Comment 6 Raghavendra Talur 2018-04-02 13:42:57 UTC
Impact: High

In this case, as heketi considers the command to be a failure, we cleanup(or try to) new bricks that were created. As gluster brick is already using new brick partition, heketi won't be able to unmount it. However, we remove the entry from fstab. This will lead to the brick not coming up on next reboot and the state of volume from heketi and gluster perspective have diverged.

Comment 9 Niels de Vos 2018-05-09 09:25:46 UTC
John, I think this problem should be prevented with the changes to how the operations are structured in the current version.
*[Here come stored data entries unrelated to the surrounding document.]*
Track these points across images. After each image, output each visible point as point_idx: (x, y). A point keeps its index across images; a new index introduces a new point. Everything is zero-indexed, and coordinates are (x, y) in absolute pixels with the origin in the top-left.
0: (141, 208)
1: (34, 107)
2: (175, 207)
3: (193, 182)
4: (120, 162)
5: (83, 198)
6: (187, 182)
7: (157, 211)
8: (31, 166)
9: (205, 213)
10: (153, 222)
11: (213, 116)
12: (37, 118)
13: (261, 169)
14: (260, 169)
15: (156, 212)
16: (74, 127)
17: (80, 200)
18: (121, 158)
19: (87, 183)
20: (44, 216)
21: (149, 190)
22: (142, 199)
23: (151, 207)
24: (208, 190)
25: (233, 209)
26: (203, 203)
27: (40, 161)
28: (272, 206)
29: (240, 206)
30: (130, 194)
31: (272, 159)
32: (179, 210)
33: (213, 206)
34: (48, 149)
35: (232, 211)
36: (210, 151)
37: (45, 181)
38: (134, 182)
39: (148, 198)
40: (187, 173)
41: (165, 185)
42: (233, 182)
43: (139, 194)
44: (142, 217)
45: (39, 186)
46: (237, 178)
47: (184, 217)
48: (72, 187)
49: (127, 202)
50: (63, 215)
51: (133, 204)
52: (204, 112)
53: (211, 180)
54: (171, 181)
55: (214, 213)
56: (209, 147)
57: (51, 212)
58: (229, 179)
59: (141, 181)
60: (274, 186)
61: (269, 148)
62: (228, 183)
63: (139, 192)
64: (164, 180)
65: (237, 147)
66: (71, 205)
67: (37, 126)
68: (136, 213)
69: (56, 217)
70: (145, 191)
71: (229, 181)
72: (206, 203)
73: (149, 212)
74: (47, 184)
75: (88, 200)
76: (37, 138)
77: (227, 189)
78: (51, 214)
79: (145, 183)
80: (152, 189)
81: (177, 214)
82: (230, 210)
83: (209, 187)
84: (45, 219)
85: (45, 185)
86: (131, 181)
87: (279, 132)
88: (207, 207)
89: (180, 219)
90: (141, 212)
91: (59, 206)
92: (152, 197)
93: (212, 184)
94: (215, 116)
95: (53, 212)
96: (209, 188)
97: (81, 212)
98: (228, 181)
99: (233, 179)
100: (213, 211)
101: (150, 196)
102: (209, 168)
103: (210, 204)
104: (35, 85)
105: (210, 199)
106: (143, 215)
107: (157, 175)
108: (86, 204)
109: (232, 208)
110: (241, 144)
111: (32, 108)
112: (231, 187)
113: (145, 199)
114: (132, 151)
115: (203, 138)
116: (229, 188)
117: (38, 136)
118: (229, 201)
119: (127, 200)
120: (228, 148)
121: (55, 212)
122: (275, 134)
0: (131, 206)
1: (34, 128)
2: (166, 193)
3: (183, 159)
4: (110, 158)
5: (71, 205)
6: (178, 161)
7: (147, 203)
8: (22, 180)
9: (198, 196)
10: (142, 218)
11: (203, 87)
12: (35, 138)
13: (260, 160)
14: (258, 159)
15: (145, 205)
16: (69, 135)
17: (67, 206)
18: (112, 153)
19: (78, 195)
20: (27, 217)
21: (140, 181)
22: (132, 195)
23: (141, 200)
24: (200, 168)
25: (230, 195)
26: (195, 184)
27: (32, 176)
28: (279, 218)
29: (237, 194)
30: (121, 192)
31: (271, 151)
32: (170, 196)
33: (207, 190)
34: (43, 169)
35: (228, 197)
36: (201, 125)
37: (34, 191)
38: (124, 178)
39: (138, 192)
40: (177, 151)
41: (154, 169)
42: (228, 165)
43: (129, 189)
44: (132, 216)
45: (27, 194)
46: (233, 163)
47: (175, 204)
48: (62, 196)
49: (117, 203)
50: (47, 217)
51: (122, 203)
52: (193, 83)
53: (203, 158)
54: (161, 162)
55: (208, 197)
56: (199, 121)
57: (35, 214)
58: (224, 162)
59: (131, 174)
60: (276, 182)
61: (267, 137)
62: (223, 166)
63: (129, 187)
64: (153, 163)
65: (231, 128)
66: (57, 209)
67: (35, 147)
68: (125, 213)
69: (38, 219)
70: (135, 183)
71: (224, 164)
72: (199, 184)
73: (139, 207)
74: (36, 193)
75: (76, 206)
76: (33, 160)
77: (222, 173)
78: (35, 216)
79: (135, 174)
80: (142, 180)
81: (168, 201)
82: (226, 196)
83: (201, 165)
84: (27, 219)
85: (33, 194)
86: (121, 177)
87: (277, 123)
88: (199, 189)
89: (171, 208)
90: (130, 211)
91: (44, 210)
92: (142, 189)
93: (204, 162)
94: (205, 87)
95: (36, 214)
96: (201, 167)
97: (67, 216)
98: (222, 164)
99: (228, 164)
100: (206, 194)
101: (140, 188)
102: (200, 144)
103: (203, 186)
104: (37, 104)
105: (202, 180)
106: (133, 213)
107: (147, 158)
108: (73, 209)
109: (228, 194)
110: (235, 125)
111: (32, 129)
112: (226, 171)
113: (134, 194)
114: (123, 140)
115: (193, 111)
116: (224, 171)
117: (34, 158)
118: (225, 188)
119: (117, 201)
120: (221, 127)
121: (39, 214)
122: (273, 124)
Could you confirm? If you agree, it will be fixed with cns-3.10.0.

Comment 10 John Mulligan 2018-05-09 14:38:10 UTC
Unfortunately, the pending operation protection in device replace is very weak. Plus there seems to be the above discussed issues w/in gluster itself.
We can get better here by continuing to restructure how device replace is done, but I don't know when we'll have the time to do that.

Comment 11 Niels de Vos 2018-05-09 15:32:18 UTC
(In reply to John Mulligan from comment #10)
> Unfortunately, the pending operation protection in device replace is very
> weak. Plus there seems to be the above discussed issues w/in gluster itself.
> We can get better here by continuing to restructure how device replace is
> done, but I don't know when we'll have the time to do that.

Thanks, we'll reconsider this for cns-3.11.